Quest'altra profezia catastrofista è firmata da BBVA Research (un racket della propaganda ultracapitalista che ogni tanto fa entrare di soppiatto le notizie nei media a basso costo) e da Fedea (un'altra lobby dello stesso genere) e El Economista è ben lieto di divorare il tutto e farlo proprio senza verificare una sola virgola. Poi succede quello che succede di solito con questo tipo di titoli allarmistici e autocelebrativi con stime false.

Sappiamo già come lavorano queste persone, che sotto la falsa premessa della produttività e della competitività malintese e della "libertà per i propri" considerano qualsiasi misura che vada a beneficio del lavoratore e/o che migliori la sua situazione come un attacco violento all'economia (quella del datore di lavoro).

Siete poveri

Per scoprire se siete poveri potete fare un test molto semplice. Chiedetevi quanto tempo potreste vivere senza lavorare prima di andare in pensione. Se non riuscite a capire quanto tempo potreste vivere senza lavorare prima di andare in pensione, il verdetto è chiaro. Siete poveri.

Ma la situazione potrebbe essere ancora peggiore: il 13° Rapporto sullo Stato della Povertà dell'EAPN-ES ha rilevato che nel 2022 un povero su tre (32,9%) aveva un lavoro retribuito, mentre tra gli occupati il rischio di povertà era del 12,5%.

"Anche se al giorno d'oggi avere un lavoro da solo non garantisce un reddito sufficiente per vivere una vita dignitosa.

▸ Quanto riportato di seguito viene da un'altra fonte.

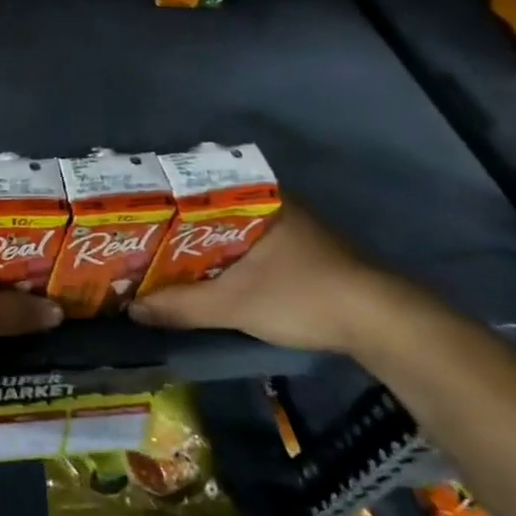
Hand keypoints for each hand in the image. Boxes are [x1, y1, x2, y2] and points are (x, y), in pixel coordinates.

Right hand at [128, 201, 409, 354]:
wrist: (384, 326)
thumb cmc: (303, 297)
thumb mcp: (234, 304)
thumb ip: (181, 305)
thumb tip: (130, 309)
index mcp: (257, 199)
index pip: (195, 190)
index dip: (161, 205)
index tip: (132, 218)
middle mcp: (273, 205)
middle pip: (210, 213)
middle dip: (176, 230)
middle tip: (138, 242)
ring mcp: (291, 229)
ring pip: (230, 232)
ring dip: (200, 248)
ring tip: (160, 261)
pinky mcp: (303, 254)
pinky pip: (248, 247)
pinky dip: (223, 259)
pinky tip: (204, 276)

Gli aumenti del salario minimo o l'ultima riforma del lavoro sono stati strumenti fondamentali per evitare che migliaia di persone cadessero in povertà. Ma i dati dimostrano che non è sufficiente.

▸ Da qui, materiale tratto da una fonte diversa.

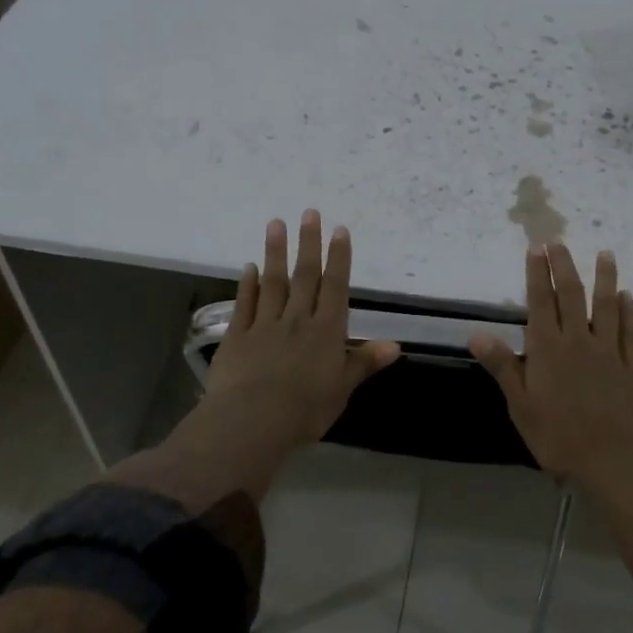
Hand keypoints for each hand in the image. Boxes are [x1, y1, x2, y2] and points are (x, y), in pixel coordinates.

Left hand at [193, 209, 399, 461]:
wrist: (253, 420)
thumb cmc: (305, 409)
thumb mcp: (342, 388)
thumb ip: (364, 362)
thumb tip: (395, 345)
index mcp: (326, 331)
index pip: (335, 287)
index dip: (338, 258)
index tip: (339, 230)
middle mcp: (297, 320)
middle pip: (304, 276)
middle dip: (308, 243)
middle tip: (309, 212)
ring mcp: (264, 325)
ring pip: (273, 282)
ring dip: (275, 252)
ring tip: (276, 224)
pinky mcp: (237, 336)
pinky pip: (245, 305)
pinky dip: (247, 285)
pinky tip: (249, 267)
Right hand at [469, 243, 632, 487]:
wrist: (613, 460)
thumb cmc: (558, 436)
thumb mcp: (521, 405)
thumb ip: (503, 366)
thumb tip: (477, 334)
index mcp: (548, 349)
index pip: (540, 302)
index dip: (538, 274)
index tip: (537, 248)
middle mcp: (578, 341)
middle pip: (571, 296)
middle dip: (564, 267)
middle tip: (560, 242)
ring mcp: (608, 352)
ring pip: (606, 307)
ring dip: (605, 279)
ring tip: (605, 254)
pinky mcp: (631, 367)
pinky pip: (629, 332)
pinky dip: (628, 312)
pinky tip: (627, 297)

Lavorare per essere poveri. Questo è ciò che è diventato il mercato del lavoro, in linea con l'idea sociopatica di una obbligatoria e inevitabile crescita illimitata dei profitti aziendali a scapito del degrado dei salari e delle condizioni di lavoro. Per professione, poveri.

Secondo il rapporto, nel 2023 la metà delle persone assistite dalla Caritas aveva un lavoro.

Terzi, oe, oe, oe, oe, oe

Secondo i dati Eurostat, la Spagna è il terzo Paese dell'Unione Europea con il maggior numero di persone che vivono in condizioni di povertà o esclusione sociale.

Nel 2023, 94,6 milioni di persone nell'Unione europea erano a rischio di povertà o esclusione sociale, il 21,4% della popolazione. Questi dati Eurostat collocano la Spagna come il terzo Paese con il più alto tasso di povertà e/o esclusione, dietro solo a Romania e Bulgaria.